_What this task involves_:
Give back the data in full, with every line exact.

_Dataset records_:

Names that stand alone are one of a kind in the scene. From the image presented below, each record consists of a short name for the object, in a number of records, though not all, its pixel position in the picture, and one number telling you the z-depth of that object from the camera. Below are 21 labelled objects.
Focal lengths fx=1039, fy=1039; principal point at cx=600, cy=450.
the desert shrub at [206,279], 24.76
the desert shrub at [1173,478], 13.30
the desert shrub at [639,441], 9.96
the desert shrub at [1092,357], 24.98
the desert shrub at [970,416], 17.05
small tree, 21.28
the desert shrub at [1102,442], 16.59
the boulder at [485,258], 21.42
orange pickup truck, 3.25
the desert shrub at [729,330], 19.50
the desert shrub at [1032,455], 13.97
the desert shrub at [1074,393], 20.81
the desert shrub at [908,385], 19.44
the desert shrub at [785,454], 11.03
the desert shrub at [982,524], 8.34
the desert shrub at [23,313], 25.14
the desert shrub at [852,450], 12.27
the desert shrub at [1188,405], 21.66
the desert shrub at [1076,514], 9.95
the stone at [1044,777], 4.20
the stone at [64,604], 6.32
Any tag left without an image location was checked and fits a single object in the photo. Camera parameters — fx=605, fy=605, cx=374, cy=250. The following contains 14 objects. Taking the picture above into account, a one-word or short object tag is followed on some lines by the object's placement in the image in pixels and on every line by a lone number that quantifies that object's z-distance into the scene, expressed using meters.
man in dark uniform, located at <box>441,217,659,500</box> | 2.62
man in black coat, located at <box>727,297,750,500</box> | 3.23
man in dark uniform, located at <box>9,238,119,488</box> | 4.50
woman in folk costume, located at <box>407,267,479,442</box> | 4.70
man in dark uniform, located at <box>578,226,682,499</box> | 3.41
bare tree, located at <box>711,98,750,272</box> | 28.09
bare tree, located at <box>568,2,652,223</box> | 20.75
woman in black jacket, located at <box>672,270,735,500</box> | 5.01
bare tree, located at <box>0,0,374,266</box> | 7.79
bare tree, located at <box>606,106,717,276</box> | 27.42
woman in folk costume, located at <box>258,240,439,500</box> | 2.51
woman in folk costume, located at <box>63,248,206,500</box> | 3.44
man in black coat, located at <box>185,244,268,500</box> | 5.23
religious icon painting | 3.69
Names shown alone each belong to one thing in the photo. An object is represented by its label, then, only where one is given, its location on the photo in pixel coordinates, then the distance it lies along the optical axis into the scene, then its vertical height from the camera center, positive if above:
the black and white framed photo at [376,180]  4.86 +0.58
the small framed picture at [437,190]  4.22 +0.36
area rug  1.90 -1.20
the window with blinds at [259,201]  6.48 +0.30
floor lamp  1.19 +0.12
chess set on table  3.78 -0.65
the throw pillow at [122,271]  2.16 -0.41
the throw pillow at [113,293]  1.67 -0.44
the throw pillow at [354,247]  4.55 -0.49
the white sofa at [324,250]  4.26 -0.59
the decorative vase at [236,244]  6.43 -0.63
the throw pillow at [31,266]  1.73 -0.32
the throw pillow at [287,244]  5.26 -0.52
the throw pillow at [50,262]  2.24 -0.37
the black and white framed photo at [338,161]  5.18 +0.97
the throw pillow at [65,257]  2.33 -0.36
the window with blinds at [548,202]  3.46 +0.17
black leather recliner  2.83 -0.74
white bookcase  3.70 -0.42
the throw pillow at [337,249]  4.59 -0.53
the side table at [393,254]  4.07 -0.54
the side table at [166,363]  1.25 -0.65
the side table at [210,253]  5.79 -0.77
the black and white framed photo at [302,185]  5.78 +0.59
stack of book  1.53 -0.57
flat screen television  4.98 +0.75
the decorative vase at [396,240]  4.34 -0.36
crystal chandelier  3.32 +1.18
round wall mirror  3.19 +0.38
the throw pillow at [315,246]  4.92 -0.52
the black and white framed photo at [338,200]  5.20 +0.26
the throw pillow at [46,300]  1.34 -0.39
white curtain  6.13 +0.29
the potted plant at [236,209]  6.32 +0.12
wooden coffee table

_Response below_:
Names that stand alone are one of a kind in the scene. From the image presented below, each record consists of a short name for the object, in a number of records, though not all, its pixel position in the picture, and one number telling you the z-depth of that object from the camera. Below are 21 labelled objects.
Focal lengths fx=1039, fy=1039; principal point at cx=600, cy=450.
the desert shrub at [206,279], 24.76
the desert shrub at [1173,478], 13.30
the desert shrub at [639,441], 9.96
the desert shrub at [1092,357], 24.98
the desert shrub at [970,416], 17.05
small tree, 21.28
the desert shrub at [1102,442], 16.59
the boulder at [485,258], 21.42
orange pickup truck, 3.25
the desert shrub at [729,330], 19.50
the desert shrub at [1032,455], 13.97
the desert shrub at [1074,393], 20.81
the desert shrub at [908,385], 19.44
the desert shrub at [785,454], 11.03
the desert shrub at [982,524], 8.34
the desert shrub at [23,313], 25.14
the desert shrub at [852,450], 12.27
the desert shrub at [1188,405], 21.66
the desert shrub at [1076,514], 9.95
the stone at [1044,777], 4.20
the stone at [64,604], 6.32
Any tag left without an image location was checked and fits a single object in the photo. Camera parameters — fx=605, fy=605, cx=374, cy=250. The following contains 14 objects. Taking the picture above into account, a one-word or short object tag is followed on some lines by the object's placement in the image in pixels and on every line by a lone number that quantifies that object's z-distance into the scene, expressed using meters.
man in dark uniform, located at <box>441,217,659,500</box> | 2.62
man in black coat, located at <box>727,297,750,500</box> | 3.23
man in dark uniform, located at <box>9,238,119,488</box> | 4.50
woman in folk costume, located at <box>407,267,479,442</box> | 4.70
man in dark uniform, located at <box>578,226,682,499</box> | 3.41
bare tree, located at <box>711,98,750,272</box> | 28.09
bare tree, located at <box>568,2,652,223</box> | 20.75
woman in black jacket, located at <box>672,270,735,500</box> | 5.01
bare tree, located at <box>0,0,374,266</box> | 7.79
bare tree, located at <box>606,106,717,276</box> | 27.42
woman in folk costume, located at <box>258,240,439,500</box> | 2.51
woman in folk costume, located at <box>63,248,206,500</box> | 3.44
man in black coat, located at <box>185,244,268,500</box> | 5.23
religious icon painting | 3.69
Names shown alone each belong to one thing in the photo. An object is represented by its label, then, only where one is given, its location on the photo in pixel coordinates, then the distance it lies along the optical axis into the scene, then its vertical height from the camera center, positive if above:
the black and white framed photo at [376,180]  4.86 +0.58
the small framed picture at [437,190]  4.22 +0.36
area rug  1.90 -1.20
the window with blinds at [259,201]  6.48 +0.30
floor lamp  1.19 +0.12
chess set on table  3.78 -0.65
the throw pillow at [122,271]  2.16 -0.41
the throw pillow at [113,293]  1.67 -0.44
the throw pillow at [354,247]  4.55 -0.49
the white sofa at [324,250]  4.26 -0.59
the decorative vase at [236,244]  6.43 -0.63
the throw pillow at [31,266]  1.73 -0.32
the throw pillow at [287,244]  5.26 -0.52
the throw pillow at [50,262]  2.24 -0.37
the black and white framed photo at [338,161]  5.18 +0.97
the throw pillow at [65,257]  2.33 -0.36
the window with blinds at [548,202]  3.46 +0.17
black leather recliner  2.83 -0.74
white bookcase  3.70 -0.42
the throw pillow at [337,249]  4.59 -0.53
the side table at [393,254]  4.07 -0.54
the side table at [166,363]  1.25 -0.65
the side table at [210,253]  5.79 -0.77
the black and white framed photo at [302,185]  5.78 +0.59
stack of book  1.53 -0.57
flat screen television  4.98 +0.75
the decorative vase at [396,240]  4.34 -0.36
crystal chandelier  3.32 +1.18
round wall mirror  3.19 +0.38
the throw pillow at [315,246]  4.92 -0.52
the black and white framed photo at [338,200]  5.20 +0.26
the throw pillow at [46,300]  1.34 -0.39
white curtain  6.13 +0.29
the potted plant at [236,209]  6.32 +0.12
wooden coffee table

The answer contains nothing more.